▶ _Your task_
A line below contains "focal_35mm: 175", and a later one contains "f_number: 4.5". Repeat both, with every line between them, exactly.
============================================================
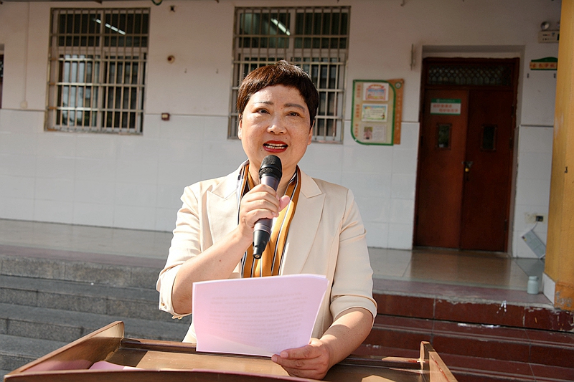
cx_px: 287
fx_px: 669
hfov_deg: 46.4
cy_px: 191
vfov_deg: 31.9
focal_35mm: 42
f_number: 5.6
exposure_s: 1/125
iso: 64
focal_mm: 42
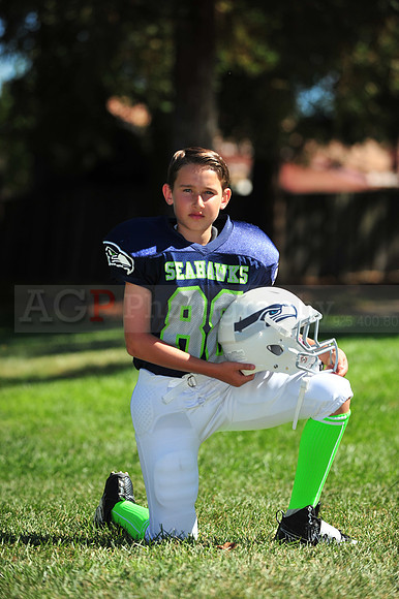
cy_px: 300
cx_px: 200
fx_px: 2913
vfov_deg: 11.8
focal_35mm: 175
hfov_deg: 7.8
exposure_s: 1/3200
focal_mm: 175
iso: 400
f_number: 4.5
============================================================
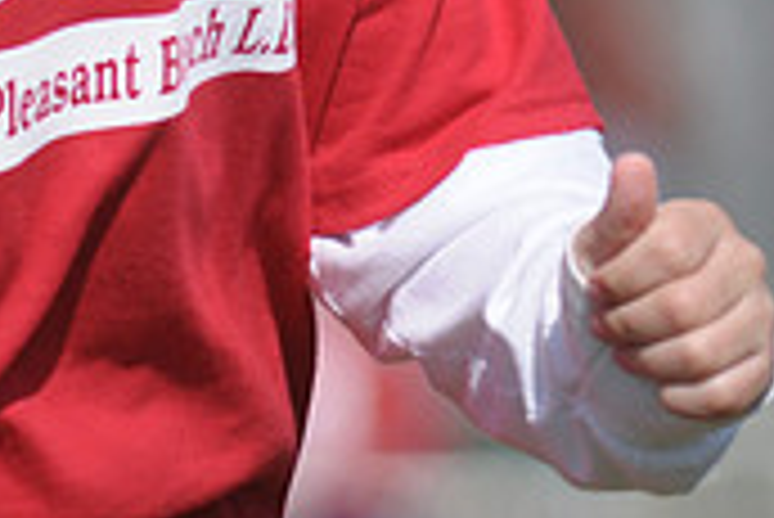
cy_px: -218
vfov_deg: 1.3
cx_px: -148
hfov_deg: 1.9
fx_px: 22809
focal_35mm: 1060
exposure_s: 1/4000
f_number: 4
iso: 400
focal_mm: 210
============================================================
▶ _Answer to the exercise_
focal_35mm: 175
hfov_deg: 7.8
exposure_s: 1/3200
focal_mm: 175
iso: 400
f_number: 4.5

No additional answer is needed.